» **Provided text**:
........

I don't immediately see the best way to proceed here, but I strongly recommend taking some time to think if you can come up with a method that avoids this approach.

Thanks for your feedback!

I mean, if I can generate this by hand, then perhaps it's not entirely impossible to get there with a procedural macro.

I am wondering, though, why would you avoid this approach -- any specific concerns?

I've tried to think of other ways to do this but I wouldn't be here asking this question if I found one :slight_smile:. To me, the above seem like a potentially feasible approach and I'd love to learn more about what I might be overlooking.

Well, it's just going to be a complicated way to approach the problem. Approaching other solutions would require knowing more about what you need the serialization to do for you.

........

» **Study material**:
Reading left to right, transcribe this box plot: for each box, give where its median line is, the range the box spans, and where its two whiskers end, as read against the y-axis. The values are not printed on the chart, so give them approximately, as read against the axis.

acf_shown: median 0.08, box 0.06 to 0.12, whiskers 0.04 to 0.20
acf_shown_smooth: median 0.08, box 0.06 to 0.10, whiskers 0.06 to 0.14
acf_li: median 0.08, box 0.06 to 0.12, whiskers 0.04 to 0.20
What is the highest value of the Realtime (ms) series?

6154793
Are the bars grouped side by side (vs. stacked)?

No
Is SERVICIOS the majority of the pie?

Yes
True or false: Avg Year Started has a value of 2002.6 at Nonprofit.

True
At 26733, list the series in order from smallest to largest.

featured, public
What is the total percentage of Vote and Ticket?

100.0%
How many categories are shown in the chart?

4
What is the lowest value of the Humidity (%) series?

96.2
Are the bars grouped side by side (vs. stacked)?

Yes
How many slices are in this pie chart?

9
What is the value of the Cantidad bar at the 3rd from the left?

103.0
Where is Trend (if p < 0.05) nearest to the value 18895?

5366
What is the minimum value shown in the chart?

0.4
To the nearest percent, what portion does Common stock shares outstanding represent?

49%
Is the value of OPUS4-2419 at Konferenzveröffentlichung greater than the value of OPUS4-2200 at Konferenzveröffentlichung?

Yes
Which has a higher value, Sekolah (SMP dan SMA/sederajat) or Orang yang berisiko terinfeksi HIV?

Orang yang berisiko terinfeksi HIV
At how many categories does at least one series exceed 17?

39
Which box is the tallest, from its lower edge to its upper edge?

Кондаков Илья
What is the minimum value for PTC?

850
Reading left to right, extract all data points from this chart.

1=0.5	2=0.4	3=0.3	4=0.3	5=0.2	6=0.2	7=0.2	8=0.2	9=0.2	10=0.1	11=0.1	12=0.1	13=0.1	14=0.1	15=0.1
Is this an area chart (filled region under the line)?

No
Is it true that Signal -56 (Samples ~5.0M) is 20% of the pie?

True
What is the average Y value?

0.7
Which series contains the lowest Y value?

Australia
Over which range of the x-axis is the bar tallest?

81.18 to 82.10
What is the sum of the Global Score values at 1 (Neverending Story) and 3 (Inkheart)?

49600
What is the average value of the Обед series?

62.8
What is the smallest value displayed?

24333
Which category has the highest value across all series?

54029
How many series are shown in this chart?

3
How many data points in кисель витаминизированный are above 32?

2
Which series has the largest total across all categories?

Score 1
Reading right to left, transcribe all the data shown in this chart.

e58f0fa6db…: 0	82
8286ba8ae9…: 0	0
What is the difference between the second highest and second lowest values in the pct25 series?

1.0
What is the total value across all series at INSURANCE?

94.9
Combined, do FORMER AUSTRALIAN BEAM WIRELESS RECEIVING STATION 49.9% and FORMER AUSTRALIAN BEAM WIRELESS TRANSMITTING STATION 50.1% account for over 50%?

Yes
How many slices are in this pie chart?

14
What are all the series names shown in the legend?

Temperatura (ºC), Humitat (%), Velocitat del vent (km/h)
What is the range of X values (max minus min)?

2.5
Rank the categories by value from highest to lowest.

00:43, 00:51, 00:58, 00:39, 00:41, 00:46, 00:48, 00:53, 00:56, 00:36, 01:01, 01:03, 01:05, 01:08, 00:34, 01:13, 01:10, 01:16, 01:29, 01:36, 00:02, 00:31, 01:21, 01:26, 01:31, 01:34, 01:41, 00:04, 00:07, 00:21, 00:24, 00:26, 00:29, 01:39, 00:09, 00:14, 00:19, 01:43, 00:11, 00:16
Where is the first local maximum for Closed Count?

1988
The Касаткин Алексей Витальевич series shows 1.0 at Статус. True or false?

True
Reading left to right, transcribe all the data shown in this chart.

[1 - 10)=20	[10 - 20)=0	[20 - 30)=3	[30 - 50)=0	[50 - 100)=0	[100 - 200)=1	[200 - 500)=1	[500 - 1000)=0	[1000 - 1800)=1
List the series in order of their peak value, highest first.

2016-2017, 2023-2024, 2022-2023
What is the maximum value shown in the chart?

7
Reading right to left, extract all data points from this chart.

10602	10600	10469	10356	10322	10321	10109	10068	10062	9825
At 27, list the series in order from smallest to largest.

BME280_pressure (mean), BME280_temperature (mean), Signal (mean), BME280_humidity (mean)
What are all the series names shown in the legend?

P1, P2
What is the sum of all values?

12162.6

........

» **Apply what you read**:
- A) Update the discussion from "I don't immediately" to "avoids this approach.", replacing "strongly recommend" with "suggest".
- B) In the discussion, what does the last reply say is needed before other solutions can be approached?
- C) Pick up the discussion about the serialization approach after its final sentence and continue it.
The items are separate material and unrelated to the discussion about the serialization approach.

» **Expected results**:
- A)
I don't immediately see the best way to proceed here, but I suggest taking some time to think if you can come up with a method that avoids this approach.

- B) Knowing more about what the serialization needs to do.

- C)
No, it's not impossible. The Rust compiler is able to do it.

Well, I am effectively looking for futures that can be resumed after a cold restart. Currently I'm doing this by maintaining a state machine and a polling function manually. I find it error-prone and tedious. That's why I thought just investing some time into a more generalized approach to state machine maintenance can be useful (hence the prototype above).

I know it's not an easy task to develop a procedural macro to do this transformation. But is there anything else worth considering? Genuinely curious.